Zamrugał parę razy, żeby odpędzić ten obraz. Potem spojrzał na Juliette i powiedział dobitnie:
– Prawdę mówiąc, jestem żonaty.
7
Miłość jest jak gorączka; dopada nas i mija bez najmniejszego udziału naszej woli.
Stendhal
Zjeżdżając na dół, nie zamienili ani słowa i nie spojrzeli na siebie ani razu. Przeżyli parę uroczych chwil, ale teraz czar prysł i trzeba było zejść na twardą ziemię i znaleźć się na powrót w scenografii zwykłego życia.
– Czy mogę panią odwieźć? – zapytał, kiedy wyszli na ulicę i owiało ich szczypiące lodowate powietrze.
– Nie, dziękuję – odparła chłodno.
– W jakim hotelu się pani zatrzymała?
– To nie pana sprawa.
– Może powinna mi pani zostawić swój numer telefonu, na wypadek gdyby…
– Niby na wypadek czego? – ucięła, podpierając się pod boki.
Popatrzył na nią z żalem. Z jej ust leciała para i uznał, że kiedy się złości, jest jeszcze piękniejsza.
Już żałował swojego kłamstwa, chociaż stanowiło jedyny oręż, jaki znalazł, by obronić się przed niebezpieczeństwem i nie być wobec niej nieuczciwym.
– No to cześć! – rzuciła, zamierzając odejść. – Pozdrowienia dla żony!
– Niech pani zaczeka… – zaryzykował, chcąc ją zatrzymać.
– Proszę nie nalegać, nie zadaję się z żonatymi mężczyznami.
– Dobrze to rozumiem.
– Niczego pan nie rozumie. Jest pan… a zresztą, naprawdę wszyscy jesteście tacy sami!
– Nie ma pani prawa mnie osądzać – bronił się. – Nic pani nie wie o moim życiu. Nie zna mnie pani…
– …i nie mam ochoty poznać pana lepiej.
– W porządku. Mimo wszystko dziękuję za miłe chwile.
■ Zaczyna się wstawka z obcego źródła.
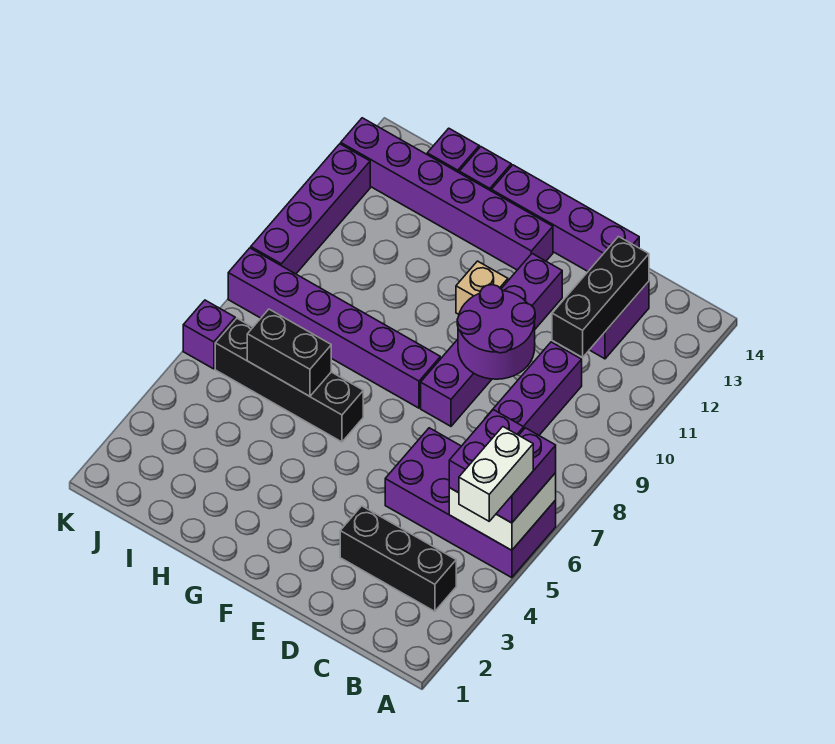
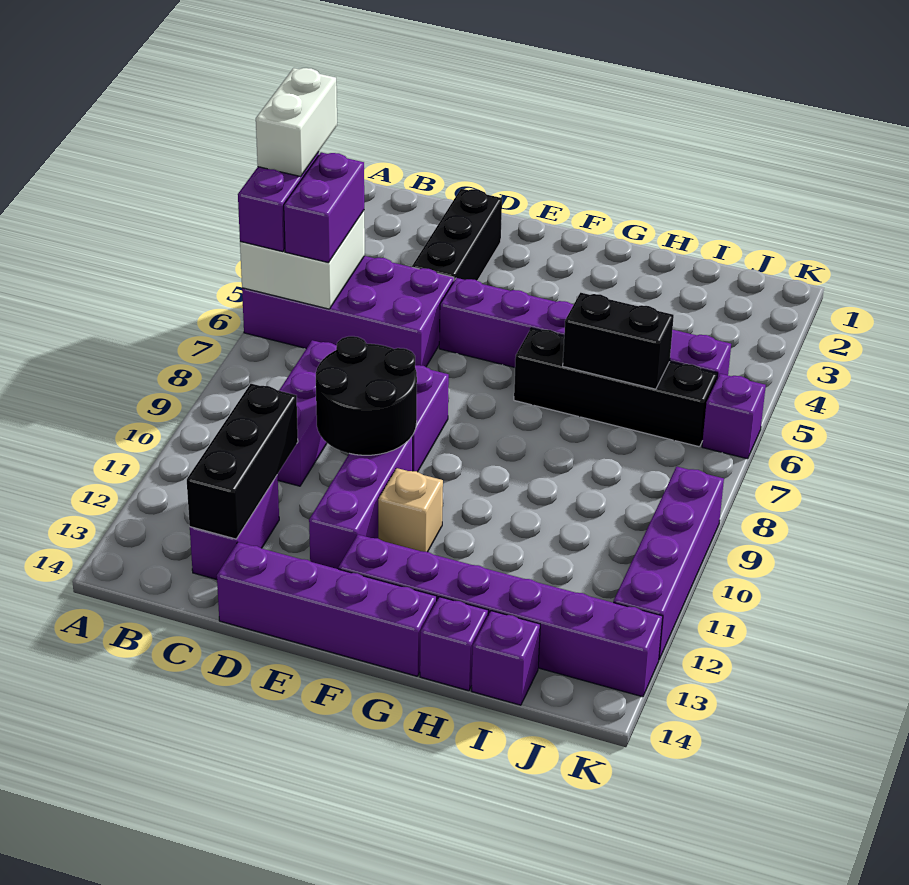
black 1x3 brick [340,506,456,611] -> black 1x3 brick turned to [412,189,502,281]
purple 2x2 round brick [457,285,535,379] -> black 2x2 round brick [316,336,417,455]
purple 1x6 brick [228,248,440,408] -> purple 1x6 brick moved to [439,278,731,379]

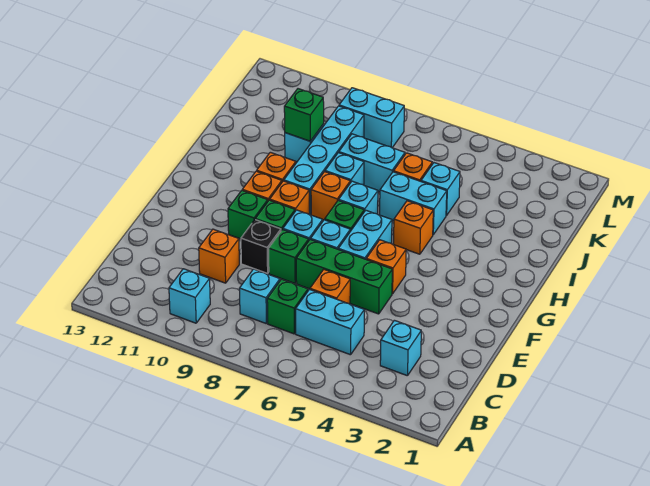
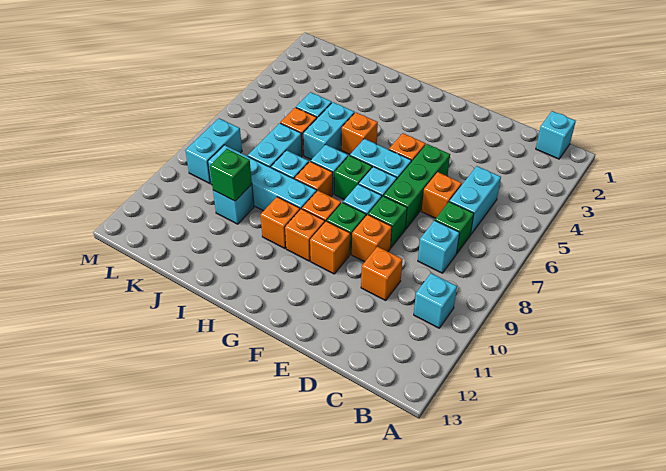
cyan 1x1 brick [380,320,421,376] -> cyan 1x1 brick moved to [536,111,576,159]
black 1x1 brick [241,220,281,273] -> orange 1x1 brick [352,215,392,262]
green 1x1 brick [228,191,268,239] -> orange 1x1 brick [310,221,350,274]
– A ja dziękuję, że mnie pan nie rozjechał – odpowiedziała z ironią. – A na przyszłość zalecam większą ostrożność za kierownicą…
I bach!
– Dziękuję za radę.
– Ciao.
– No właśnie.
Juliette odwróciła się do niego plecami i przyspieszając kroku, ruszyła w stronę najbliższej stacji metra.